Their hyphae grow within the roots of terrestrial plants allowing nutrient exchange called a mycorrhizal, a mutualistic realationship. The glomeromycete provides essential nutrients and the plant provides carbs.
What are ascomycetes?
The most fungi 75%, bread molds truffles etc. They carry out karyogamy within the ascus.
What are basidiomycetes?
Familiar fungi such as mushrooms, toadstools etc. and pathogens like rusts and smuts. They are named for their basidium in which karyogamy occurs.
What is a lichen?
A symbiotic relationship between a fungus and a photosynthetic partner.
What are the five keys in animal evolution?
Evolution of tissues, symmetry, body cavity, patterns of development and segmentation (repeated units in the body).
What separates animal differentiation from protistis?
They cells are differentiated and cannot go back. They are well defined.
What generally develops from the ectoderm?
The outer covering of the body and the nervous system
What develops from the endoderm?
The digestive system, respiratory system and intestine
What develops from the mesoderm?
The skeleton and muscles, heart, kidneys, muscles repro and connective tissue.
What are the differences in germ layers in cnidarian and sponges?
Sponges have none (no symmetry and no real differentiation) cnidarian have only two germ layers.
What is an acoelomate, a pseudocoelomate and a coelomate?
An acoelomate has not internal body cavity in the between the mesoderm and the endoderm. Pseudo have a cavity between the meso and endo. Coel have a cavity contained ENTIRELY IN the mesoderm!
What problem does a coelem pose?
It makes it difficult to circulate nutrients and removes wastes. Coelomates have a circulatory system for this, pseudo churn the stuff inside to circulate it.
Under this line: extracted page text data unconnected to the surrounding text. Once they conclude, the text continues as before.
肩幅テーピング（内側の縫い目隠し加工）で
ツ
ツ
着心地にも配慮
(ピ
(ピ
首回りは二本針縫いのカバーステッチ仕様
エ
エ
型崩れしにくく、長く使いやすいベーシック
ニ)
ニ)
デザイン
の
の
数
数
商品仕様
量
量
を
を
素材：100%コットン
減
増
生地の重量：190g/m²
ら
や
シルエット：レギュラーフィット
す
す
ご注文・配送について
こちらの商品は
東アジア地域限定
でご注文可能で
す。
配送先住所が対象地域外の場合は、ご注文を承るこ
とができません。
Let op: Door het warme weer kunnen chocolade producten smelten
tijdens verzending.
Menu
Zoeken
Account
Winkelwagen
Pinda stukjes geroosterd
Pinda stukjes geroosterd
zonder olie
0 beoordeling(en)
What is the difference in cleavage between deuts and prots?
Deuts have radial, loosely packed cleavage, prots have tightly packed spiral cleavage.
What is determinate/indeterminate development.
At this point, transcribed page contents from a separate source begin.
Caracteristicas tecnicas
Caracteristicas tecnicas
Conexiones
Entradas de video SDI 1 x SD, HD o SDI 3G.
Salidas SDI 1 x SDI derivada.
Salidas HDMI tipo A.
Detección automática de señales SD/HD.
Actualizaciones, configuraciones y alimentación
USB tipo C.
Protostomes are determinate. All cell types are predetermines. Cleavage merely separates them into categories. Deuts have inderterminate in which the first few divisions are identical and determination come from signal molecules localized later on.
What are two advantages of segmentation?
They independent units can be lost without causing death and locomotion is easier since they are all independent.
What organisms can undergo binary fission?
All prokaryotes (bacteria and archaebacteria) and some organelles like mitochondria.
What is horizontal gene transfer?
In bacteria it is conjugation, transformation and transduction.
What is the term from transduction in eukaryotic cells?
Transfection.
This phylum is considered parazoa and has water exiting through an osculum.
Porifera
Besides jellyfish, what are considered cnidarians? What are its two structural forms?
Hydrozoans, anemones and corals. They are in medusa form or polyp form.
What is the difference in flagella between eukaryotes and prokaryotes?
Eukaryotic is composed of 9 microtubules arranged around 2 central microtubules. Prokaryotic are made from the protein flagellin.